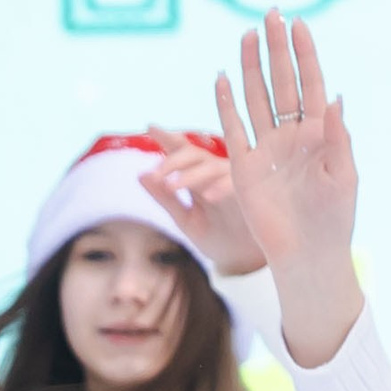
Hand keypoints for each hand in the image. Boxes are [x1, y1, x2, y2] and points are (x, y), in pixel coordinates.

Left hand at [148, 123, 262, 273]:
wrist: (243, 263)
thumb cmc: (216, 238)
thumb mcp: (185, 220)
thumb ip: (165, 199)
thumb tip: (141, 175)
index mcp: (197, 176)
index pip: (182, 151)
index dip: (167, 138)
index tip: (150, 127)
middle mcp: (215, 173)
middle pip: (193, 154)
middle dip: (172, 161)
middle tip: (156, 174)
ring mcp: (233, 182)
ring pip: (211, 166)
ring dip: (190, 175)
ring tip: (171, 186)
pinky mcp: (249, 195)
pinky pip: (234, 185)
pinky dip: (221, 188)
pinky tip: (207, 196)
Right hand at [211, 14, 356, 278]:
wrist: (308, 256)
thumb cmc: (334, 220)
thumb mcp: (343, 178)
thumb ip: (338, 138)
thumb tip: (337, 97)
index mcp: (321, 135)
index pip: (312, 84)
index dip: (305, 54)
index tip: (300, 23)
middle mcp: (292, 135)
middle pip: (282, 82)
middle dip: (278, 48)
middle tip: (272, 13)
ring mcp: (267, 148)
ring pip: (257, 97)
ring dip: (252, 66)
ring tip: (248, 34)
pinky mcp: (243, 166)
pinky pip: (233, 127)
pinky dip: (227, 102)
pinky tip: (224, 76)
...
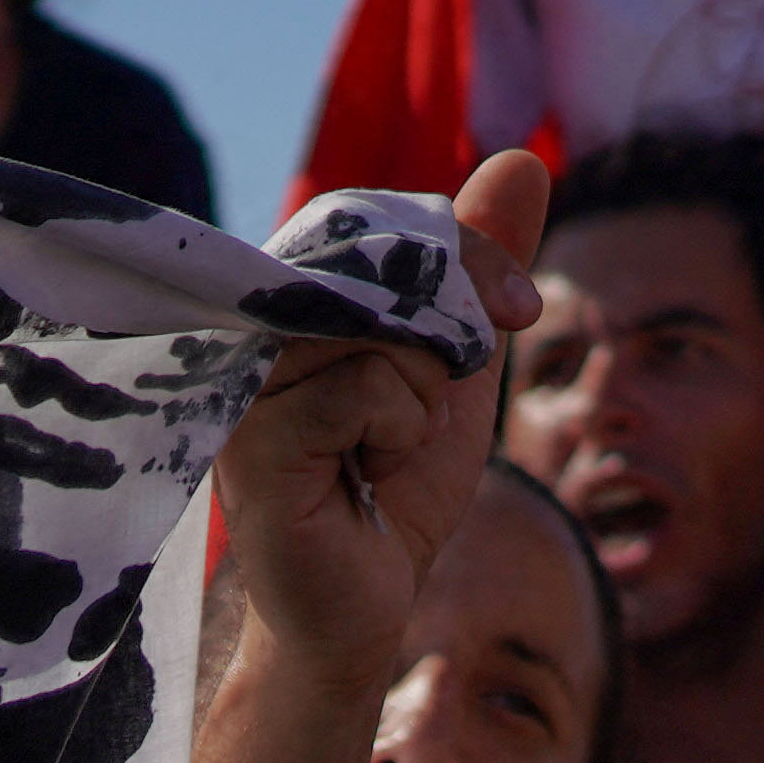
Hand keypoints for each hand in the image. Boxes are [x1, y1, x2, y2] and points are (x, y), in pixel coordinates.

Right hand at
--
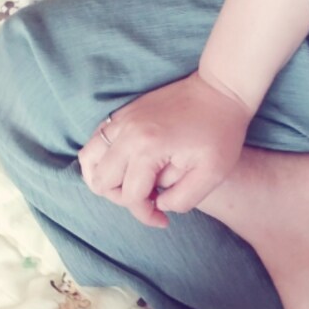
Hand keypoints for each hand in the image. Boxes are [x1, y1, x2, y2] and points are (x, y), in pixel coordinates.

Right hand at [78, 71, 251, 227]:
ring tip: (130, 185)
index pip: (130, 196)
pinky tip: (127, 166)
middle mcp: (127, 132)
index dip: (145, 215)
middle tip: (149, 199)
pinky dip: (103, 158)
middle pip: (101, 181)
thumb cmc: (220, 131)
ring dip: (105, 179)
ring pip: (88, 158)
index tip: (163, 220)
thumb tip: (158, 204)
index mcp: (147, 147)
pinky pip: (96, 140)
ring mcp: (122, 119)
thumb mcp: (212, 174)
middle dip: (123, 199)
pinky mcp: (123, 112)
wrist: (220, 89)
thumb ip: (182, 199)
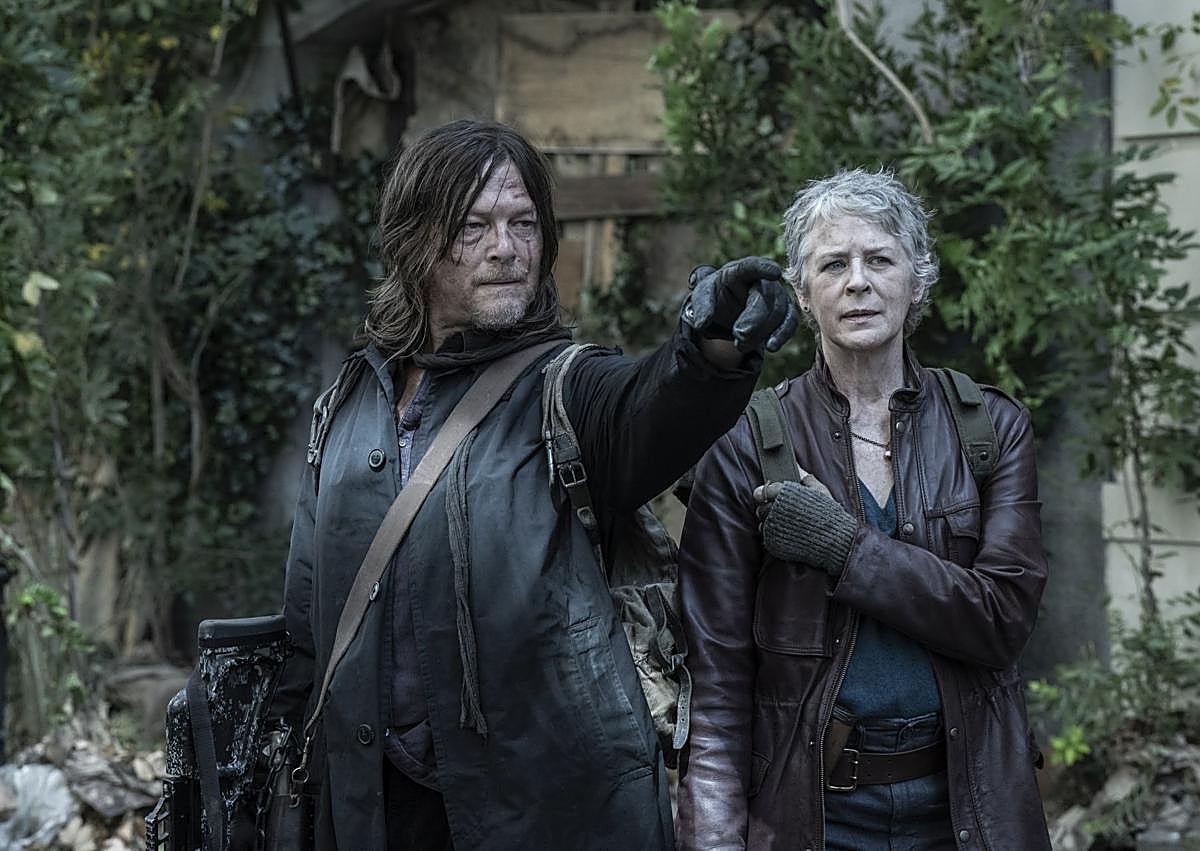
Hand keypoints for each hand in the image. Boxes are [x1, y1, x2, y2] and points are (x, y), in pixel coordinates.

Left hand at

What you are asked to do: Your task is to restate, word for word, only those lines above that fall between the line holding "index tip: (300, 23)" and the line holding "pinky tip: (224, 76)", inclusive.

Solution to the problem:
index tip: (300, 23)
middle mcp: (292, 135)
middle pip: (282, 82)
middle dip: (278, 48)
middle tip: (272, 13)
ring mcp: (267, 148)
ring pip: (257, 97)
ring dip: (252, 66)
ring tip: (248, 34)
pinky mcp: (243, 166)
pinky pip: (233, 127)
pinky dip: (227, 102)
pinky tip: (224, 76)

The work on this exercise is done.